Wednesday, February 25, 2015

Sigma Sound Studios

The Sound of Philadelphia is coming down to make way for Carl Dranoff's towering SLS International Hotel and Residences on South Broad Street. Philadelphia International Records was definitely a Philadelphia institutions, and an American one. But uptown in a forgotten pocket of Center City, perhaps the last pocket to be terraformed by new condos and hotels, Sigma Sound Studios is also no-more. 

BizJournals has the skinny.

The small building that gave us Macho Man and Disco Inferno, the latter a song that never seems to end, has been sold and will be converted into apartments. It isn't clear yet whether the building will simply be renovated, grow, or like the Sound of Philadelphia, demolished for something larger. Sigma Sound Studios isn't a huge building, and in an emerging neighborhood literally steps from City Hall, its redevelopment would likely profit from additional space.

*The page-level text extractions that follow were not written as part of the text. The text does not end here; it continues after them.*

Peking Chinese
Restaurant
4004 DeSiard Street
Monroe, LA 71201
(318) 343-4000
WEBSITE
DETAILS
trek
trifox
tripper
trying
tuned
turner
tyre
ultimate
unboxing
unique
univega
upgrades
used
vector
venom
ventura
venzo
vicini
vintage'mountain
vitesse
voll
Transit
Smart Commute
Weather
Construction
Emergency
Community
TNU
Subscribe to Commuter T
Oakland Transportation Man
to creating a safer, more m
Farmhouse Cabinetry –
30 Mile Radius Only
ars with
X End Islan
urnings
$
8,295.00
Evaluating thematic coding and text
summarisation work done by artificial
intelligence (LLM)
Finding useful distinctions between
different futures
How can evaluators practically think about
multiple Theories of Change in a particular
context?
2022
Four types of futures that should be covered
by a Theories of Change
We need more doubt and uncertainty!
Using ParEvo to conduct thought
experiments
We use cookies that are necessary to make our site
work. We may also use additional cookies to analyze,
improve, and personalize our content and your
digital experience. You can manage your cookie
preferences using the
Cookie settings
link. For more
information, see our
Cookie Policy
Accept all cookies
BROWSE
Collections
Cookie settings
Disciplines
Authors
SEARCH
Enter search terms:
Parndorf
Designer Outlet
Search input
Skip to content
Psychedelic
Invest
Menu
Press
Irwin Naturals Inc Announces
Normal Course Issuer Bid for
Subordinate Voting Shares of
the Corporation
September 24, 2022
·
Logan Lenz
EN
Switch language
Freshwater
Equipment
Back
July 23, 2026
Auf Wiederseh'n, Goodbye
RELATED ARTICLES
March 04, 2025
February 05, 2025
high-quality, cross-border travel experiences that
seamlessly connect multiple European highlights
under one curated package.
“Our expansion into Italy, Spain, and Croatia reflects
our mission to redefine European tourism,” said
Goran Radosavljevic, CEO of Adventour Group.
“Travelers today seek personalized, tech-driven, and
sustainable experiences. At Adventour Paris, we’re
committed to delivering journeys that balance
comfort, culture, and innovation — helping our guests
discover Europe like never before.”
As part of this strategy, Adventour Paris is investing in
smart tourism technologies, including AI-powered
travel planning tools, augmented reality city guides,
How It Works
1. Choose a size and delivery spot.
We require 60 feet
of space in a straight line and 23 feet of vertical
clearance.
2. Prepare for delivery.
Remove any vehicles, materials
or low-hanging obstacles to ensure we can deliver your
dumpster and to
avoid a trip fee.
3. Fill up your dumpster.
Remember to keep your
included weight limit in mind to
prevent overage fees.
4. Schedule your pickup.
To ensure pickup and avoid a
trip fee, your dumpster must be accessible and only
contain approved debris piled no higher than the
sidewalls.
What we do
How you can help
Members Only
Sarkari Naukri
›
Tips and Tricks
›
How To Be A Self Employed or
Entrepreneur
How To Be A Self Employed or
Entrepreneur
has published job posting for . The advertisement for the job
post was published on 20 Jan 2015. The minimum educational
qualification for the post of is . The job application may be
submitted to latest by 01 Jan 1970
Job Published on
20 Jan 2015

This neighborhood - the place I've called home for almost eight years - is a unique one. It's long-gone warehouses once housed films from studios like Warner Brothers and MGM throughout the 30s, 40s, and 50s. But throughout much of the 20th Century, it was also a notorious red light district. Rumor has it, in the early 20th Century, sailors docked on Delaware Avenue were forbidden from walking the streets of what was often called the Furnished Room District, so named for its abundance of flop houses, brothels, and drug dens. 

As late as the early 2000s, XXX book stores occupied Arch Street and loosely named "massage parlors" still play a part in what's left of a neighborhood clinging to its seedy past. Likely because of its history, the district bound by Broad, 11th, Market, and Vine was targeted for reconstruction in the 70s, 80s, and 90s. Unfortunately its history - the good, the weird, and the untoward - has been scraped from the historical narrative of Philadelphia with very little record. 

While I'll miss my cheap rent and a garden a stone's throw from City Hall, it will be exciting to see how the neighborhood evolves and how its unique inhabitants choose to remember it. Wedged between the Convention Center and the growing Loft District, change was inevitable. Hopefully it won't soullessly embrace the convention center but also retain a little bit of its heart, however jaded. Things in Philadelphia tend to do just that.